The vagrant image uses the cloud kickstart as a base (so they are very similar, but see changes in links below). Unfortunately in this case it looks like cloud base was switched to use grub for f23 while the vagrant box is still using extlinux. This could be the cause of some of the issues.
I am going to get a rebuild of the vagrant box with grub rather than extlinux. If that doesn't show any failures then is this issue of concern?
In other words, if we somehow managed to throw garbage at qemu/kvm is it still considered a bug or is it invalid?
(In reply to Dusty Mabe from comment #4)
> In other words, if we somehow managed to throw garbage at qemu/kvm is it
> still considered a bug or is it invalid?
I'm not an expert here but it may or may not be a qemu bug... really depends on if what the guest is doing makes sense or not. If the guest is completely legitimate then this is probably qemu/seabios issue that needs solving at some point, but if the image is messed up or syslinux is busted then qemu/kvm falling over like this might be considered fine. Would need someone like Gerd or Paolo who understand this stuff better to chime in.
But I'm guessing the quickest path to 'fixing' this WRT to vagrant usage is to switch to what the cloud images are doing for booting
> EAX=00000020 EBX=0010e704 ECX=000000fd EDX=2ef000f8
> ESI=00e09241 EDI=00116fe1 EBP=00007b0e ESP=0032afdc
> EIP=d35f676c EFL=00010246 [---Z-P-] CPL=0 II=0 A20=1 SMM=0 HLT=0
> ES =0028 00000000 ffffffff 00c09300 DPL=0 DS [-WA]

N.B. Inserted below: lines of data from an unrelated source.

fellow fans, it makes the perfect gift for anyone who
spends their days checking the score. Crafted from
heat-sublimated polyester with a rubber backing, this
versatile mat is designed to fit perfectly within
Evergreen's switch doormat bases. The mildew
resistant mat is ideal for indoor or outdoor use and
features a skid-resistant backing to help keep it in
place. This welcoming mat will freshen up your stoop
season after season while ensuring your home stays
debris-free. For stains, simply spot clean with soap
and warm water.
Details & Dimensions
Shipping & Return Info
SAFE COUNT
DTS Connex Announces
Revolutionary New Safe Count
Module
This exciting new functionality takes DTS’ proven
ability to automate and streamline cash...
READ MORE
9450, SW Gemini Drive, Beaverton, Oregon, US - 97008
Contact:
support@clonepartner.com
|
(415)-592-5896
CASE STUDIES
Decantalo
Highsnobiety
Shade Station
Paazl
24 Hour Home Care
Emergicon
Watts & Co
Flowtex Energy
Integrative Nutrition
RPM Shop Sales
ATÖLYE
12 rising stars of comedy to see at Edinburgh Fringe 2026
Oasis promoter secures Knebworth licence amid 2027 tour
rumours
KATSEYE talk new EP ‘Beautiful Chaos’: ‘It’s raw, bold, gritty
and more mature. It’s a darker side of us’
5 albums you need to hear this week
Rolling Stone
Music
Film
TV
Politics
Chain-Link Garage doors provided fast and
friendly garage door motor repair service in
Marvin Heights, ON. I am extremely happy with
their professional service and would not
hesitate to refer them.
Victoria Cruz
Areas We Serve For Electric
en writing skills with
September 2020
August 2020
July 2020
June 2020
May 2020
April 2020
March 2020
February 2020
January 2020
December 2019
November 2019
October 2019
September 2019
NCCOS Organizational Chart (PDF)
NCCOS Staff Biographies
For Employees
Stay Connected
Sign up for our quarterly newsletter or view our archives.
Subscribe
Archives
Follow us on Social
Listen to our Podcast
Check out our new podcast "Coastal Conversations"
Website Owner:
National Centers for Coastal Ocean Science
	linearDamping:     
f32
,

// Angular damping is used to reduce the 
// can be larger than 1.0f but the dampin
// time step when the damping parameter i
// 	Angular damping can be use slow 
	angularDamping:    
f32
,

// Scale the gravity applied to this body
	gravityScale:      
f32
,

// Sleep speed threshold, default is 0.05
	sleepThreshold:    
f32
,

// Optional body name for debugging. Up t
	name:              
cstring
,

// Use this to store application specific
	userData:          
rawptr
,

> CS =0020 00000000 ffffffff 00c09b00 DPL=0 CS32 [-RA]
> SS =0028 00000000 ffffffff 00c09300 DPL=0 DS [-WA]
> DS =0028 00000000 ffffffff 00c09300 DPL=0 DS [-WA]
> CR0=00000011 CR2=00000000 CR3=00000000 CR4=00000000
EIP looks like it jumped into nowhere. Paging is not yet enabled, so there is nothing at that address. So kvm most likely barfs on trying to emulate an invalid instruction.
Segments look like the bootloader (i.e. extlinux) is running at that point.
Unlikely it is something in qemu. I'd guess either extlinux does something strange (possibly due to toolchain issues), or the x86 emulation in the kernel is buggy and extlinux trips over it.
Hmm, just seeing tcg fails too, for the same reason (try execute code outside ram). Makes extlinux being buggy more likely.
Does the same extlinux version work on real hardware?
So I'm going to say this was an issue on our end. We made the cloud base image use grub and removed the 'helper code for extlinux in our %post in anaconda' but we didn't modify the vagrant image's kickstart (which inherits from cloud base) to use grub so it still used extlinux.
This resulted in an image that was configured to use extlinux but didn't have any of the "helper code" in place to make it happen. I'm going to close this bug as invalid unless anyone thinks it should be left open.
Nah let's close it. Thanks for following up